Par jugement du 16 octobre 2003, le Tribunal Administratif de Nantes a condamné une commune pour avoir « placardisé » l’un de ses employés fonctionnaire. En effet, le Tribunal relevait qu’« aucune mission [n’avait] été confiée » au salarié, ce qui l’avait empêché d’exercer une « fonction effective ». Le Tribunal a justement rappelé que tout fonctionnaire en activité a le droit « de recevoir, dans un délai raisonnable, une affectation correspondant à son grade ». Ces pratiques ne sont pas toujours sanctionnées. C’est la raison pour laquelle il convient de préparer en amont son dossier (https://www.liberation.fr/politiques/2017/05/21/un-fonctionnaire-de-laval-paye-a-ne-rien-faire-reclame-du-travail_1571222/).  

En effet, la placardisation peut être considéré comme du harcèlement moral dès lors que cet agissement durable a des conséquences sur la santé mentale ou physique du salarié. En outre, en lui confiant des tâches en deçà de ses capacités, les droits de l’employé sont nécessairement atteints. Le harcèlement moral est donc constitué. 

Quels sont les recours dont vous bénéficiez ? 

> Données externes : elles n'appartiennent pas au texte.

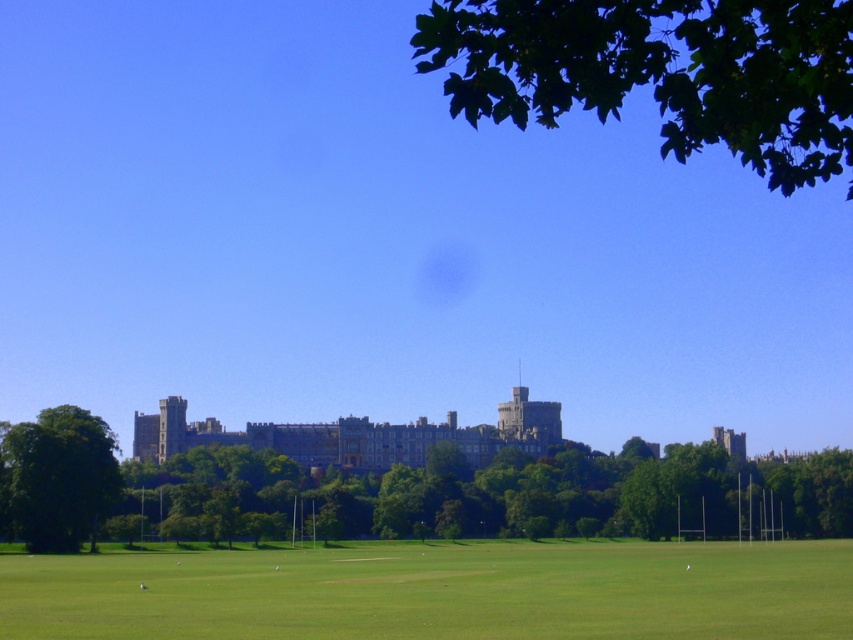
Question: Considering the relative positions of green grassy field at lower center and green leafy tree at left in the image provided, where is green grassy field at lower center located with respect to green leafy tree at left?

Choices:
 (A) right
 (B) left

Answer: (A)

Question: Which object is positioned closest to the green leafy tree at left?

Choices:
 (A) green leafy tree at center
 (B) gray stone castle at center

Answer: (A)

Question: Is green leafy tree at upper right closer to camera compared to gray stone castle at center?

Choices:
 (A) no
 (B) yes

Answer: (B)

Question: Which is farther from the green leafy tree at upper right?

Choices:
 (A) gray stone castle at center
 (B) green leafy tree at center
 (C) green grassy field at lower center
 (D) green leafy tree at left

Answer: (A)

Question: Which object is closer to the camera taking this photo?

Choices:
 (A) green leafy tree at left
 (B) green grassy field at lower center
 (C) green leafy tree at center

Answer: (B)

Question: Is green leafy tree at upper right above green leafy tree at left?

Choices:
 (A) yes
 (B) no

Answer: (A)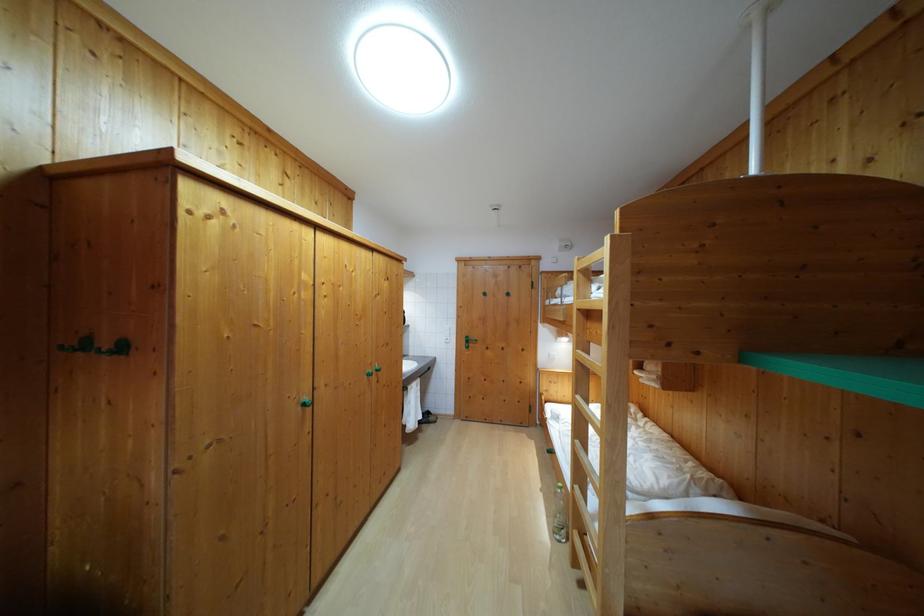
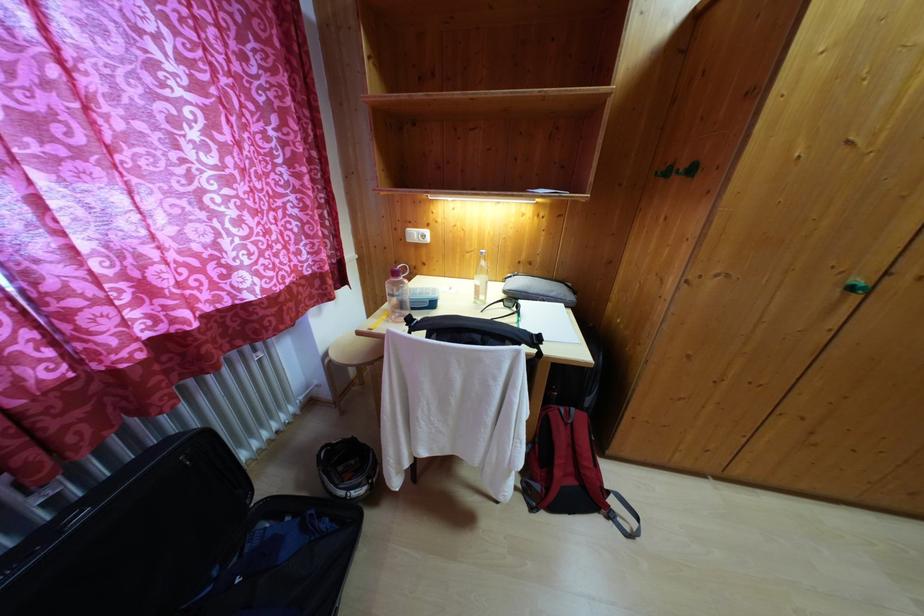
In the scene shown: The images are taken continuously from a first-person perspective. In which direction is your viewpoint rotating?

The camera's rotation is toward left-down.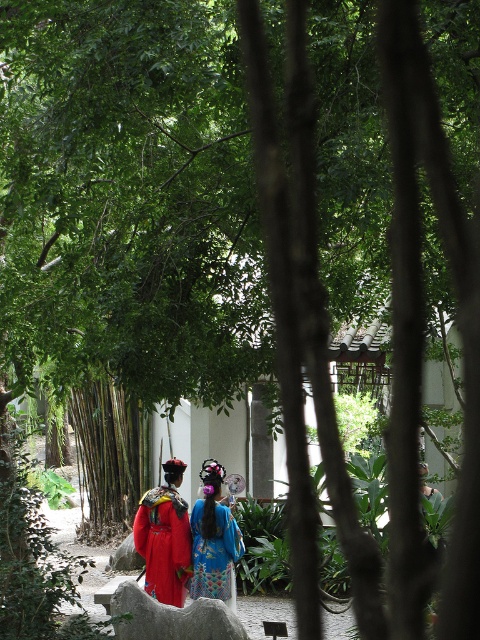
Question: Observing the image, what is the correct spatial positioning of green bamboo forest at center in reference to red satin robe at center?

Choices:
 (A) below
 (B) above

Answer: (A)

Question: Which object is positioned closest to the red satin robe at center?

Choices:
 (A) green bamboo forest at center
 (B) blue silk dress at center

Answer: (B)

Question: Which object appears farthest from the camera in this image?

Choices:
 (A) green bamboo forest at center
 (B) red satin robe at center

Answer: (A)

Question: Does green bamboo forest at center have a larger size compared to red satin robe at center?

Choices:
 (A) no
 (B) yes

Answer: (A)

Question: Which point is closer to the camera?

Choices:
 (A) (112, 400)
 (B) (204, 492)

Answer: (B)

Question: Can you confirm if green bamboo forest at center is wider than red satin robe at center?

Choices:
 (A) yes
 (B) no

Answer: (B)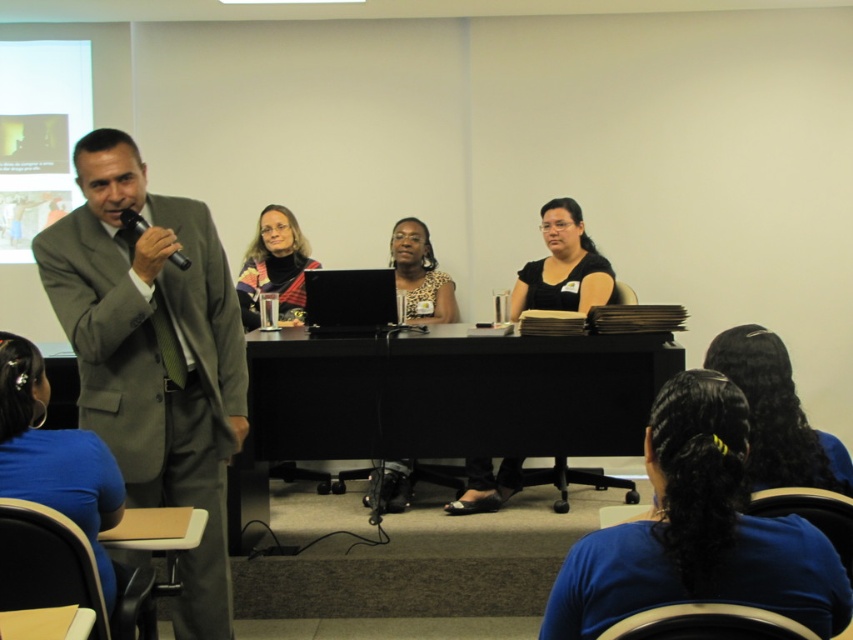
Can you confirm if black hair at lower right is positioned above black matte shirt at center?

No, black hair at lower right is not above black matte shirt at center.

Which is behind, point (791, 410) or point (515, 490)?

Point (515, 490)

You are a GUI agent. You are given a task and a screenshot of the screen. Output one action in this format:
    pyautogui.click(x=<x>, y=<y>)
    Task: Click on the black hair at lower right
    
    Given the screenshot: What is the action you would take?
    pyautogui.click(x=776, y=416)

Does blue fabric shirt at lower left have a lesser width compared to black hair at lower right?

Correct, blue fabric shirt at lower left's width is less than black hair at lower right's.

In the scene shown: Measure the distance from blue fabric shirt at lower left to black hair at lower right.

The distance of blue fabric shirt at lower left from black hair at lower right is 1.63 meters.

What do you see at coordinates (54, 456) in the screenshot?
I see `blue fabric shirt at lower left` at bounding box center [54, 456].

The image size is (853, 640). I want to click on blue fabric shirt at lower left, so click(54, 456).

Is blue fabric hair tie at lower right above blue fabric shirt at lower left?

No, blue fabric hair tie at lower right is not above blue fabric shirt at lower left.

Who is lower down, blue fabric hair tie at lower right or blue fabric shirt at lower left?

blue fabric hair tie at lower right is lower down.

Does point (782, 525) lie in front of point (90, 468)?

Yes, it is.

You are a GUI agent. You are given a task and a screenshot of the screen. Output one action in this format:
    pyautogui.click(x=<x>, y=<y>)
    Task: Click on the blue fabric hair tie at lower right
    
    Given the screenshot: What is the action you would take?
    pyautogui.click(x=698, y=531)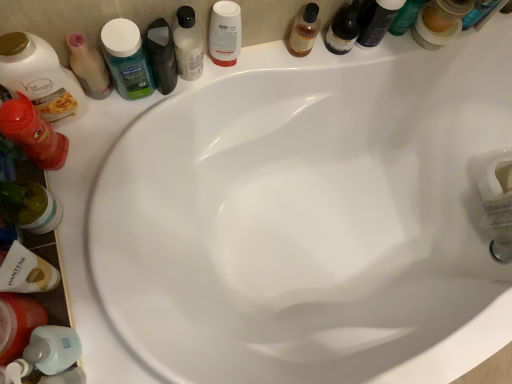
Question: Is there a large distance between green plastic mouthwash at upper left, which appears as the fourth mouthwash when viewed from the right, and white matte shampoo bottle at lower left, the 6th toiletry in the right-to-left sequence?

Choices:
 (A) yes
 (B) no

Answer: (B)

Question: Is green plastic mouthwash at upper left, which ranks as the fourth mouthwash in top-to-bottom order, next to white matte shampoo bottle at lower left, which appears as the 3th toiletry when viewed from the left?

Choices:
 (A) no
 (B) yes

Answer: (A)

Question: Can you confirm if green plastic mouthwash at upper left, positioned as the 3th mouthwash in left-to-right order, is wider than white matte shampoo bottle at lower left, which appears as the 3th toiletry when viewed from the left?

Choices:
 (A) no
 (B) yes

Answer: (B)

Question: Can you confirm if green plastic mouthwash at upper left, which appears as the fourth mouthwash when viewed from the right, is thinner than white matte shampoo bottle at lower left, the 6th toiletry in the right-to-left sequence?

Choices:
 (A) no
 (B) yes

Answer: (A)

Question: Is green plastic mouthwash at upper left, which appears as the third mouthwash when ordered from the bottom, aimed at white matte shampoo bottle at lower left, which appears as the 3th toiletry when viewed from the left?

Choices:
 (A) yes
 (B) no

Answer: (B)

Question: From the image's perspective, is green plastic mouthwash at upper left, which appears as the third mouthwash when ordered from the bottom, located above white matte shampoo bottle at lower left, the 6th toiletry in the right-to-left sequence?

Choices:
 (A) no
 (B) yes

Answer: (B)

Question: Does translucent plastic mouthwash at lower left, the 1th mouthwash viewed from the left, have a lesser height compared to translucent plastic mouthwash at left, arranged as the 5th mouthwash when viewed from the top?

Choices:
 (A) no
 (B) yes

Answer: (A)

Question: Is translucent plastic mouthwash at lower left, the first mouthwash ordered from the bottom, facing towards translucent plastic mouthwash at left, placed as the second mouthwash when sorted from bottom to top?

Choices:
 (A) no
 (B) yes

Answer: (A)

Question: From a real-world perspective, does translucent plastic mouthwash at lower left, the 1th mouthwash viewed from the left, stand above translucent plastic mouthwash at left, positioned as the second mouthwash in left-to-right order?

Choices:
 (A) yes
 (B) no

Answer: (A)

Question: From the image's perspective, is translucent plastic mouthwash at lower left, which is the 6th mouthwash in top-to-bottom order, located above translucent plastic mouthwash at left, positioned as the second mouthwash in left-to-right order?

Choices:
 (A) no
 (B) yes

Answer: (A)

Question: From the image's perspective, is translucent plastic mouthwash at lower left, placed as the sixth mouthwash when sorted from right to left, beneath translucent plastic mouthwash at left, the fifth mouthwash when ordered from right to left?

Choices:
 (A) yes
 (B) no

Answer: (A)

Question: Can you confirm if translucent plastic mouthwash at lower left, which is the 6th mouthwash in top-to-bottom order, is thinner than translucent plastic mouthwash at left, arranged as the 5th mouthwash when viewed from the top?

Choices:
 (A) no
 (B) yes

Answer: (A)

Question: Is matte black bottle at upper right, the 1th toiletry positioned from the right, to the right of translucent plastic mouthwash at lower left, the 1th mouthwash viewed from the left, from the viewer's perspective?

Choices:
 (A) no
 (B) yes

Answer: (B)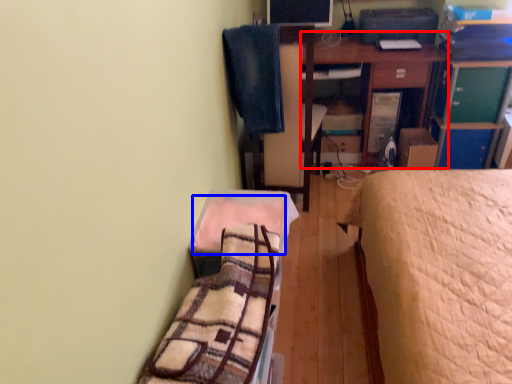
Question: Which object appears farthest to the camera in this image, table (highlighted by a red box) or blanket (highlighted by a blue box)?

Comme pour tout acte d’harcèlement au travail, plusieurs alternatives s’offrent à vous.  

Vous pouvez : 

  • Prévenir le CSE (le CHSCT pour le secteur public) et les représentants du personnel qui sont à même de vous aider dans vos démarches et vous soutenir, voire alerter l’employeur.  
  • Alerter l’inspection du travail qui, une fois l’infraction constatée, pourra avertir le procureur de la République.  
  • Recourir à la médiation pour améliorer votre situation à l’amiable. 
  • Saisir le Défenseur des droits si ce harcèlement est basé sur une discrimination. Il faut contacter le délégué local du Défenseur des droits le plus proche de chez vous. 
  • Saisir le conseil des prud’hommes (pour le secteur privé), dans un délai de 5 ans à compter du dernier acte d’harcèlement, pour obtenir réparation du préjudice subi. Votre employeur sera mis en cause, malgré que cette infraction soit le fait d’un autre employé. En effet, il lui sera reproché de ne pas avoir agi pour faire cesser le harcèlement. 
  • Saisir le tribunal administratif (pour le secteur public), après avoir saisi votre administration, pour demander réparation du préjudice subi pour l’inaction de celle-ci. Cette saisine doit intervenir dans un délai de 2 mois après la notification de la décision de l’administration ou dans un délai de 4 mois, en l’absence de décision, après la réception de votre demande par votre administration.  
  • Déposer plainte au commissariat, à la gendarmerie ou directement par courrier auprès du Procureur de la République. Cette fois, l’auteur direct sera mis en cause. Ainsi, si cette placardisation est le fait d’un cadre, celui-ci sera susceptible d’être poursuivi pénalement. Ici, le délai de prescription est de 6 ans.